2. a chamber for the to be pyrolisized material to go into. might be able to surround a cheap chamber with a thin protective coating. thin so as not to impede heat transfer. refractory mortar and sand maybe, the mortar is maybe $20 for all you'd need i think. or you may need to use a large diameter pipe and make a bottom and top for it out of thick (5/8"-1/2" i guess) metal slabs. it has to be somewhat thick because it will oxidize through quickly otherwise (would galvanization help or would you burn it out?) at the top there is a hole for outlet, there is no inlet hole.
3. a quencher. apparently the quickness of the quenching is important, as the free radicals produced are rapidly combining to form tar and asphault as opposed to more useful things. A common way of doing this is to spray a lot of cooled pyrolysis oil into the hot stream within a cyclone seperator (like your flour mill thing). I don't know how practical that is. perhaps cooling the walls of the cyclone seperator and the tubing up to it also with running water from your cold well would work. this woukld need experimentation.

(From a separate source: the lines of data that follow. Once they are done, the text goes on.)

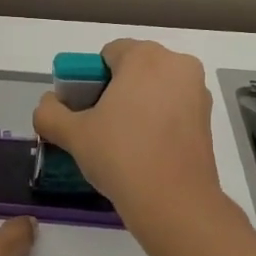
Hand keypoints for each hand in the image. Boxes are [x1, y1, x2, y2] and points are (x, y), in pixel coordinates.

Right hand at [32, 39, 222, 230]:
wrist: (173, 201)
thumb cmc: (120, 155)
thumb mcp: (73, 134)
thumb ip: (49, 113)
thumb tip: (48, 105)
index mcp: (145, 57)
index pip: (109, 54)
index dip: (90, 79)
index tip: (83, 109)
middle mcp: (177, 65)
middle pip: (135, 68)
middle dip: (115, 90)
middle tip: (98, 125)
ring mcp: (198, 92)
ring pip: (156, 89)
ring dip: (137, 105)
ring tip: (121, 141)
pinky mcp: (208, 119)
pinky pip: (174, 109)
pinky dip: (158, 121)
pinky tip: (145, 150)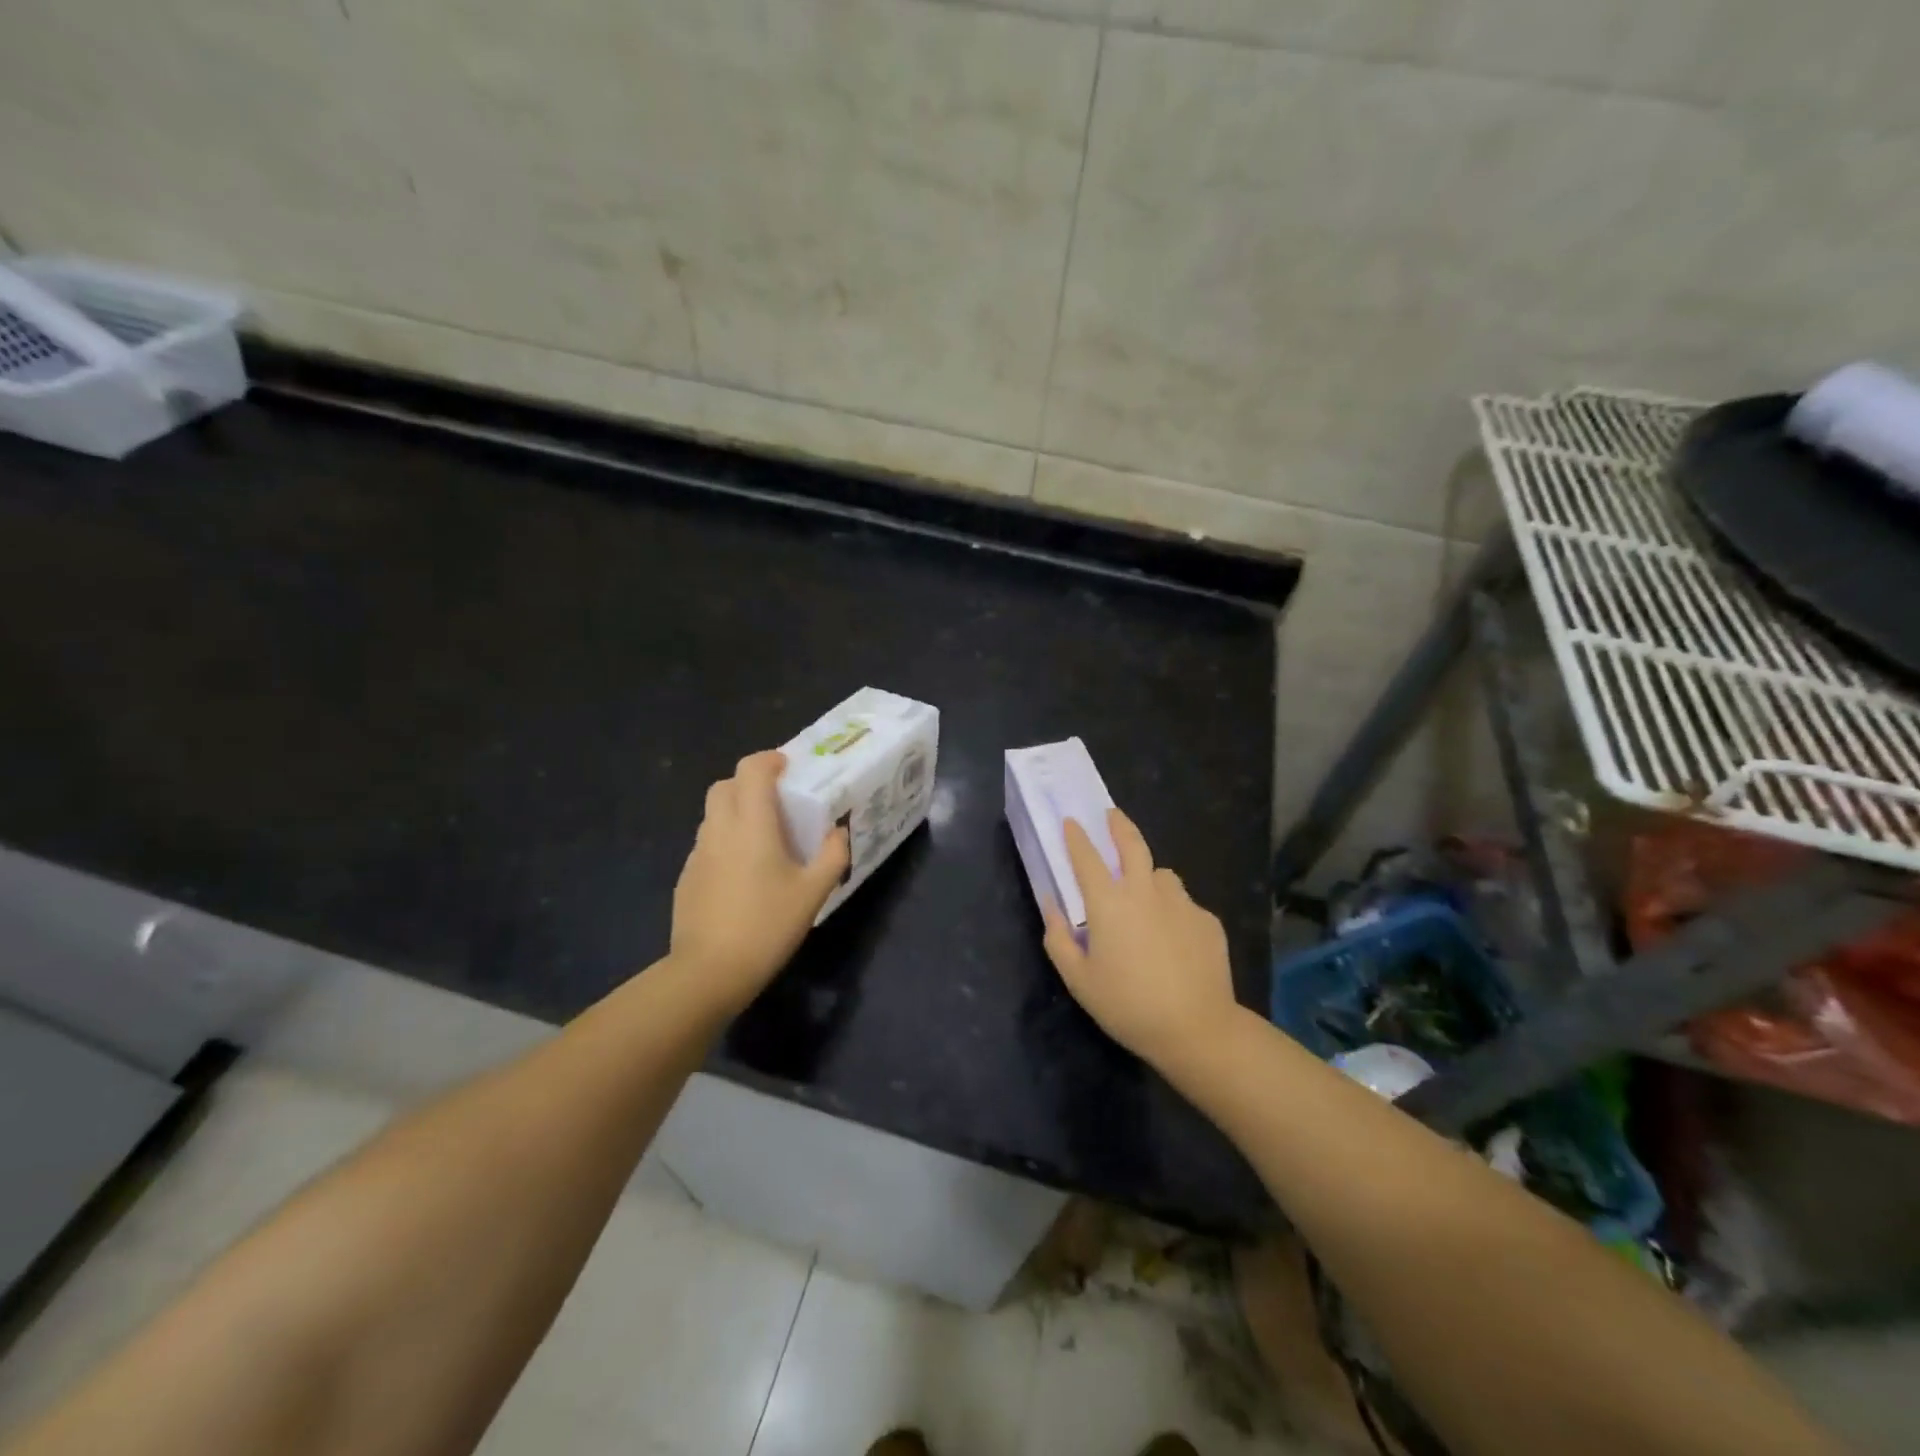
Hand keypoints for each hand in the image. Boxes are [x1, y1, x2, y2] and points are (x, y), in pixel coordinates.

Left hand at [669, 750, 849, 1014]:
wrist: (708, 972)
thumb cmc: (766, 926)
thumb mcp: (812, 893)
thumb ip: (832, 855)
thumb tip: (839, 831)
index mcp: (752, 825)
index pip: (750, 770)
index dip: (768, 760)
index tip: (788, 767)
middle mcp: (719, 830)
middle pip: (724, 786)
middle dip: (748, 782)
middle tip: (776, 801)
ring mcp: (698, 854)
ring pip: (713, 815)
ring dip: (736, 812)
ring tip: (763, 838)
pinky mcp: (686, 877)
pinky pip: (707, 844)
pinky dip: (725, 841)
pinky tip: (743, 873)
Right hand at [1043, 809, 1242, 1072]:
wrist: (1197, 1028)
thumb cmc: (1127, 1005)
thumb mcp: (1078, 980)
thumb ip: (1058, 939)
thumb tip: (1051, 906)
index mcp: (1109, 903)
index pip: (1087, 857)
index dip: (1076, 837)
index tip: (1071, 821)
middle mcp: (1145, 891)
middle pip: (1132, 844)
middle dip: (1119, 824)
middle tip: (1112, 814)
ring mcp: (1181, 903)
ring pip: (1162, 875)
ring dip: (1149, 877)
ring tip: (1146, 899)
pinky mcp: (1207, 920)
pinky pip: (1184, 904)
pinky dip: (1173, 911)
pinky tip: (1174, 941)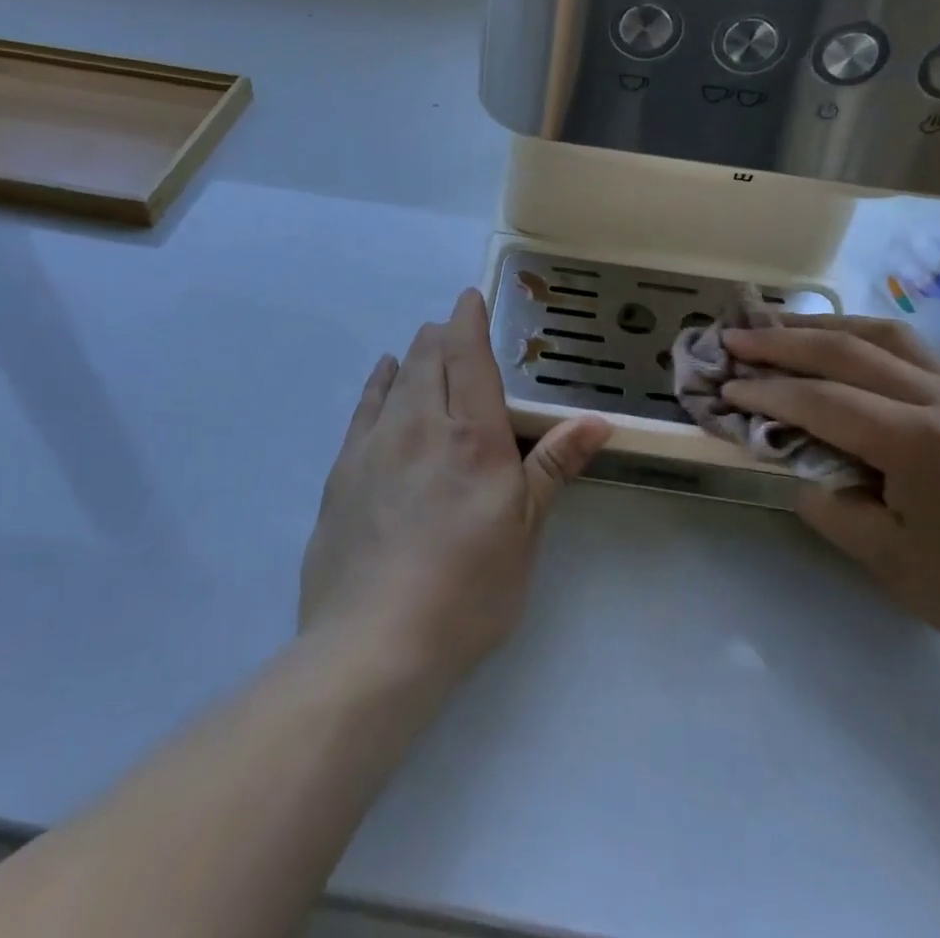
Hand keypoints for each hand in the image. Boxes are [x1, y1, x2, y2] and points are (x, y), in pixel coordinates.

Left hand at [301, 289, 610, 685]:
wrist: (373, 643)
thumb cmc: (467, 590)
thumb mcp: (524, 532)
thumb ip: (553, 467)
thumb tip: (596, 421)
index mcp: (473, 436)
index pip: (469, 355)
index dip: (469, 319)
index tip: (470, 297)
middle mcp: (421, 424)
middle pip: (430, 356)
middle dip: (444, 333)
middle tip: (456, 330)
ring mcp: (375, 444)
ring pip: (397, 376)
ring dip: (415, 354)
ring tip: (426, 347)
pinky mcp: (343, 470)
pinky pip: (365, 406)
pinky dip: (381, 382)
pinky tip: (386, 377)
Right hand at [722, 316, 939, 680]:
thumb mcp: (887, 560)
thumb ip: (828, 500)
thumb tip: (795, 459)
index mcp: (921, 443)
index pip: (822, 401)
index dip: (767, 392)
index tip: (724, 386)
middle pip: (847, 350)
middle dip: (782, 341)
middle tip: (734, 336)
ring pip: (883, 334)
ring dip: (824, 326)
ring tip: (779, 326)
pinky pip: (912, 351)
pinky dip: (863, 339)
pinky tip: (841, 348)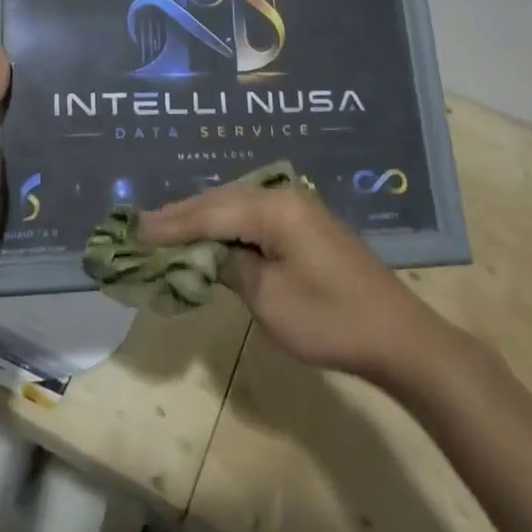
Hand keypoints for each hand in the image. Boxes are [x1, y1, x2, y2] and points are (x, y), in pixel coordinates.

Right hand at [139, 184, 441, 382]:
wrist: (397, 336)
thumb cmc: (330, 320)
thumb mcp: (268, 299)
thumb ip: (229, 267)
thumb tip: (206, 253)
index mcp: (273, 208)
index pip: (209, 213)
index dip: (170, 224)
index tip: (134, 230)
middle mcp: (283, 196)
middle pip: (220, 201)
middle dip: (181, 215)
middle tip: (141, 226)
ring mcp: (297, 207)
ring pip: (236, 204)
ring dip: (202, 217)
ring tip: (166, 227)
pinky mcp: (305, 224)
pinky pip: (253, 215)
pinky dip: (225, 224)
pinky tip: (210, 232)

4. gas storage. an oil drum filled with water, inverted and subersed in water. A large version of how they collect gas in chemistry class. bubble the gas in through the bottom and you've got a valve on the exposed surface to let the gas out at your leisure. weights on top of the barral determine the psi of the storage. eventually this gas might be just redirected back to the furnace, but at first its good to know how much gas you are getting, and also you could use it as cooking gas to displace your propane.
At first i say skip 3 and just let bubbling through the water in 4 be the quench. then you could weigh the char and the gas and know how much oil you are producing. most of the oil would probably be in a film at the bottom of the gas collection, but i dont know how the wetness would affect it (i think some fractions would polymerize with the water, or form a stable emulsion). Theoretically, this would be the best quench as far as surface area of gas to thermal sink goes, so you'd get an estimate of how much oil very effective quenching would produce. then, when you have system data on flow rates and all that you can build a cyclone seperator and play with some better quenching ideas.